1. 性善主義(マクレガーのXY理論は人類共通で当てはまる)
東南アジアの人々にも「改善能力」「管理能力」はあると信じることであり、満足できないのは環境から、祖先から学んだ行動パターンと理解することである。
2. 制約と恐怖感の排除
怒られたことがない、人前で怒られることをもっとも嫌う。ここからくると思われる行動として、こんなことを言ったら「怒られる」「反対される」「失敗したら怒られると同時に部下への尊厳がなくなる」「説明を求められると答えられないかも知れない」と行動の前に考えてしまう傾向が強いのである。
3. 三割主義
先祖からの行動パターンであることを前提として考えれば、すべてにおいて100%は、いや60%の成功も難しいと考えてもおかしくない。すなわち、30%、三割上手くいけば十分と考え、失敗を恐れず実行させることである。
2と3のいずれも共通する点は、自由に考え、改善を実施できる環境を整備することにほかならない。この環境づくりにテクノ経営の独自手法VPMの考え方が日本だけでなく、海外でも大きな成果を生み、ローカル化を進める手段として有効に役立つと考えてよい。人間、環境、歴史が違っても、成功体験をシステマチックに積み重ねることが意識を変え、行動が考働に変わるのである。自分が「他の人から必要とされている」と認識させていくことにほかならないのである。

ローカル人材育成の効果

最後に09年1月の経済産業省調査によると、工場長のローカル化の効果として興味のある結果がでている。(図-1)
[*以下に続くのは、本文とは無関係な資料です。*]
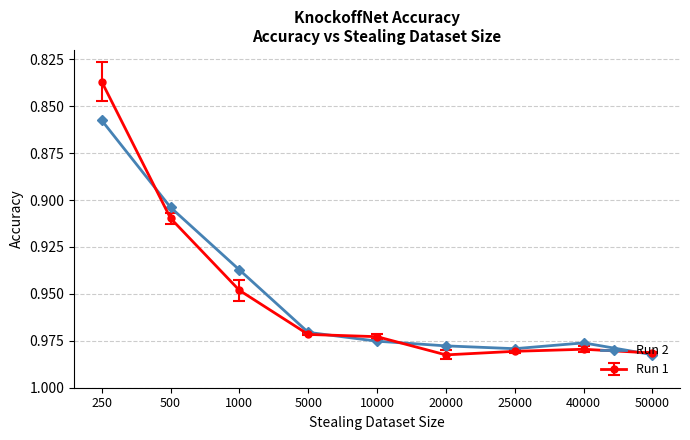

At which label does Run 1 reach its minimum?

250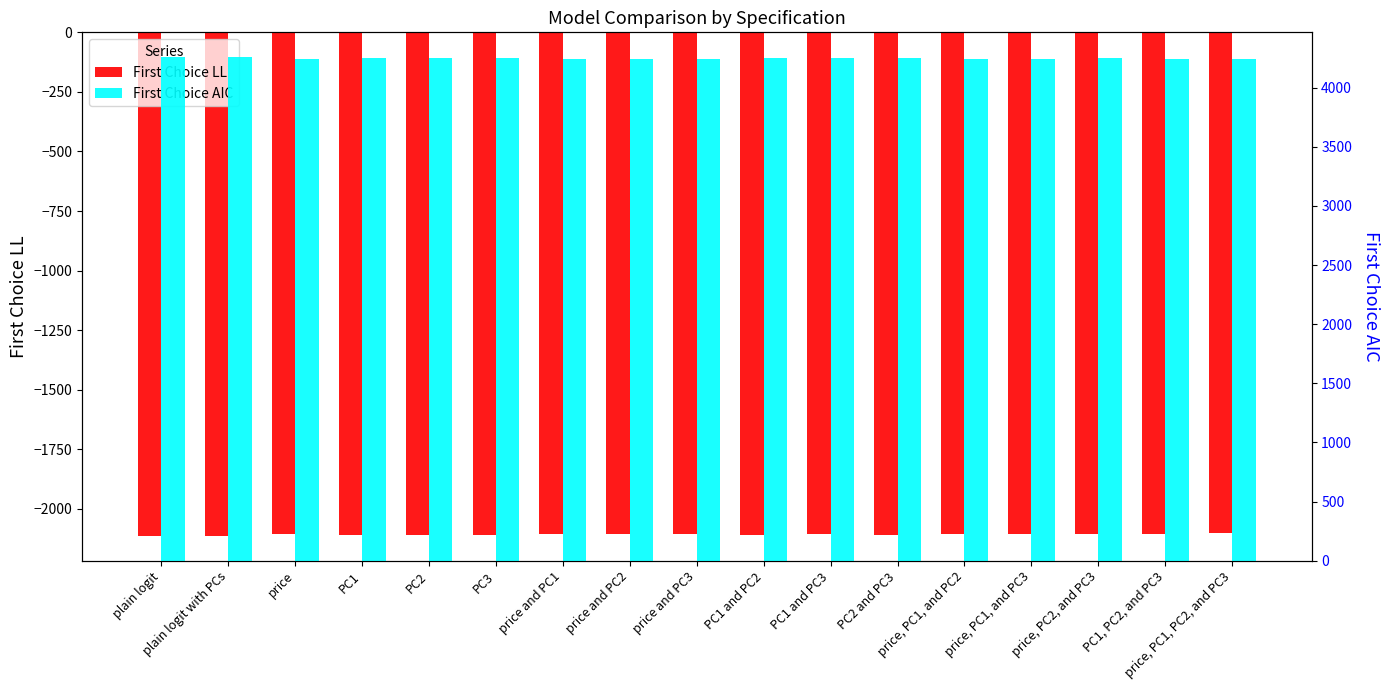

Rank the series by their maximum value, from lowest to highest.

First Choice LL, First Choice AIC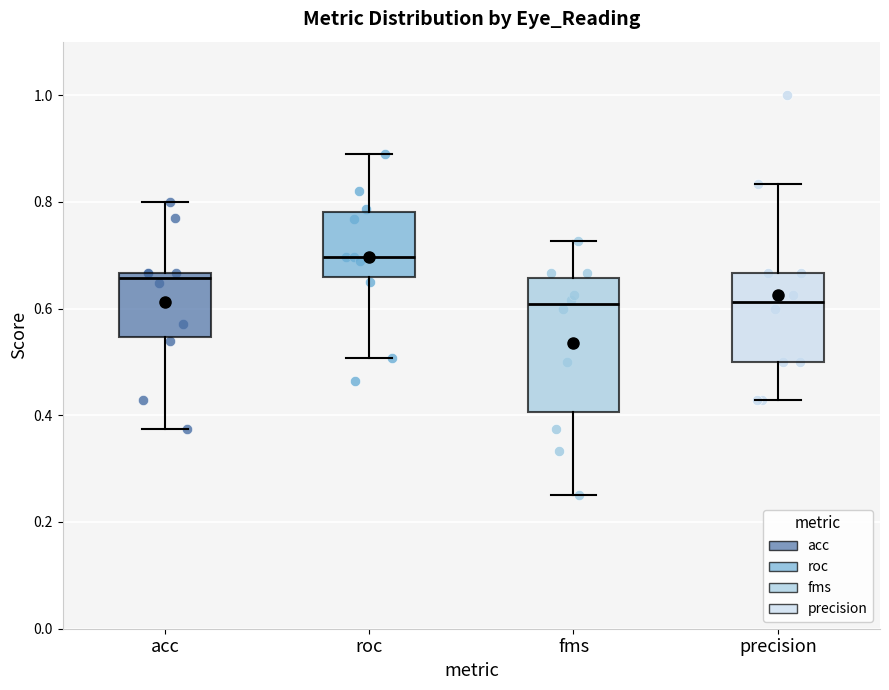

Where is the upper edge of the box for acc on the y-axis? The values are not printed on the chart, so give them approximately, as read against the axis.

0.66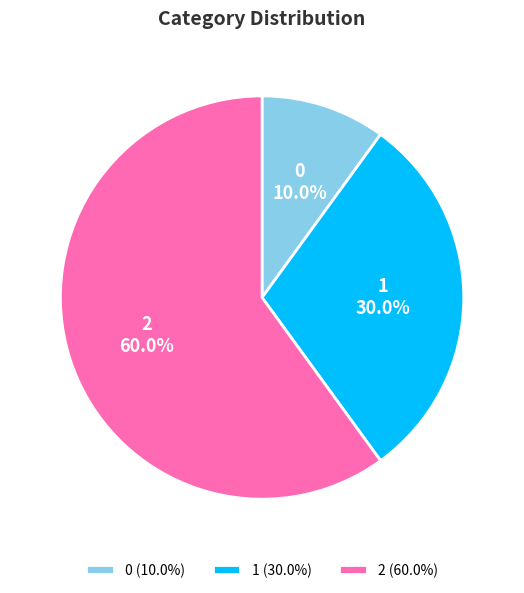

Is the sum of 1 and 0 greater than half?

No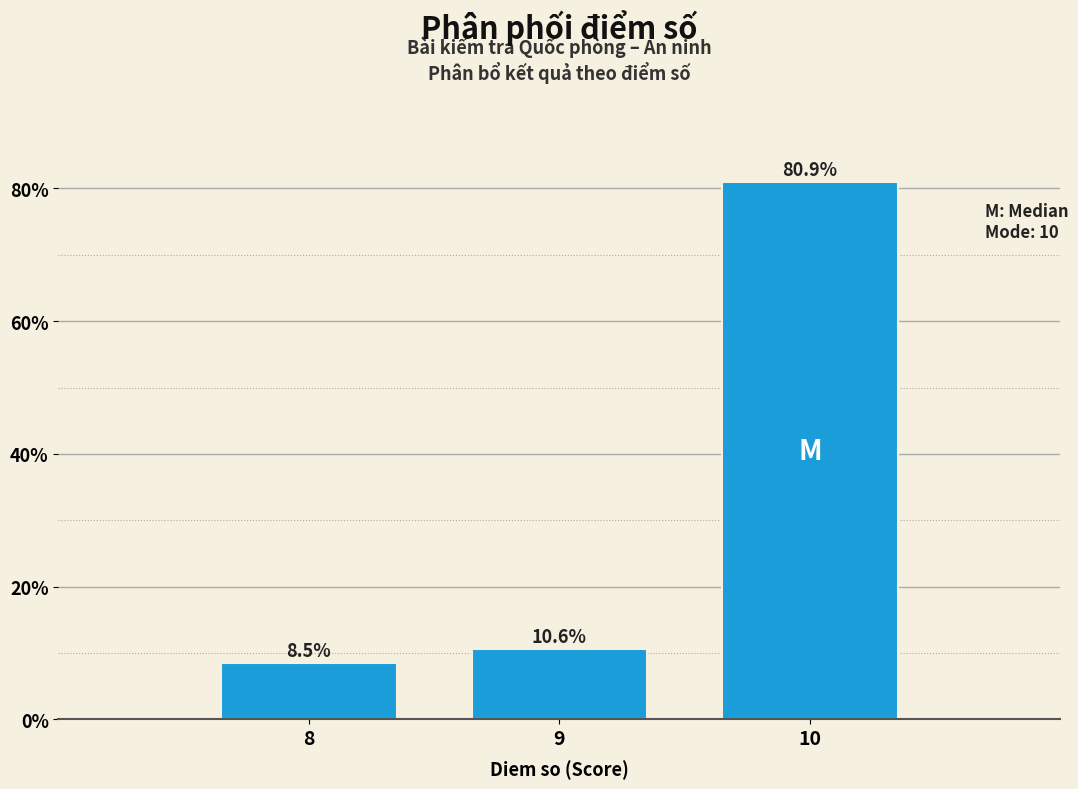

Reading left to right, list all the values displayed in this chart.

8=8.5	9=10.6	10=80.9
ローカル人材も責任のある職務に積極的に登用する効果は高いのである。もう一つの調査結果として、製造部門を現地化する上での課題を紹介してまとめとする。(図-2)
これらの調査結果から技術や技能の伝承以前に日本のものづくりの考え方をいかに伝承するかという点が重視されていることがわかる。特に上位4項目の課題については、ローカル化を目的と考え、生産性向上を手段として進めることが最も良い方法であると言える。いずれについても、座学では習得は不可能であり、生産性向上のための改善活動を通してOJTを繰返し行う必要がある。そして、仕組みを改善し、日本人スタッフの率先垂範でローカル人材にも権限を持たせることが必要である。
このことから必然的に日本人スタッフのスキルの再点検が必要であり、項目1から4は海外工場に限らず、近年の日本での課題と一致するのである。